読書録

読書整理用のダイヤリーから移行しました19/1/26土~

Nのために

Nのために

Nのために

本著は、2014年10〜12月金曜夜の枠でTBSがドラマ化され、あわせて文庫版も放送にあわせて本屋に並んでいたが、平日のこの時間にテレビドラマを見る習慣がなく、今回初めて物語に触れた。Nが入る登場人物それぞれに味わいがあり、また告白していくスタイルで真実が明らかになっていくストーリーなど、著者の作品はさすがというか、惹きこまれた。
ドラマの方は、視聴率は平均9%と振るわなかったようだが、第83回ザテレビジョンドラマアカデミー賞で最優秀作品賞を受賞するなど、内容については評価されたという。番組のツイッターアカウントも、46000人を超えるフォロワーがいて、逆にこれだけ評判がいいのに、視聴率との関係について気になった。
◇ ◇ ◇ ◇ ◇
▶ _課題の目的_
『Nのために』の読書録を、最後の文の後から書き継いでください。 データは『Nのために』の読書録とは別個の資料です。

[保存済みの項目]
◇ ◇ ◇ ◇ ◇
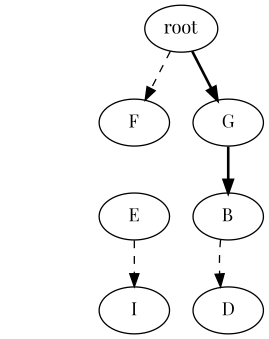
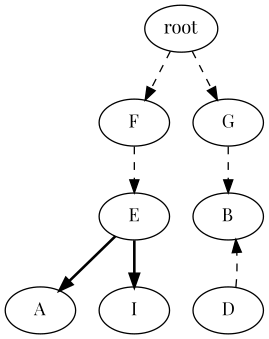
  strict digraph {
    fontname="Playfair Display"
    node [fontname="Playfair Display"]
    edge [fontname="Playfair Display" style=dashed]
    n1 [label=root]
    n2 [label=F]
    n3 [label=G]
    n4 [label=E]
    n5 [label=B]
+   n6 [label=A]
    n7 [label=I]
    n8 [label=D]
    n1 -> n2
-   n1 -> n3 [style=bold]
-   n3 -> n5 [style=bold]
-   n4 -> n7
-   n5 -> n8
+   n1 -> n3
+   n2 -> n4
+   n3 -> n5
+   n4 -> n6 [style=bold]
+   n4 -> n7 [style=bold]
+   n8 -> n5
  }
◇ ◇ ◇ ◇ ◇
▶ _課題の成果_
あと、読み方が悪かったのか、登場人物の一人、安藤望については、主人公の女性と一緒に石垣島にダイビングへ行ったという最初の筋から女性の友達と思っていて、p115で「安藤クン」という言葉が出てきて、そこで男性だったのか、と気づくという「アハ」体験ではないが、ちょっと驚いた・・


出版した東京創元社のサイト(特設ページへのリンクもあり)⇒ http://www.tsogen.co.jp/np/isbn/9784488024550

TBSのドラマのサイト⇒ http://www.tbs.co.jp/Nnotameni/


印象に残った言葉から引用
◇p49:杉下希美「自分が守ってあげたことを、相手は知らない。知らせたいと思わない。なのに、残された時間がわずかだと知ると、欲が出てしまう。あれからもう、十年も経つというのに…真実をすべて知りたい。そして、知らせたい」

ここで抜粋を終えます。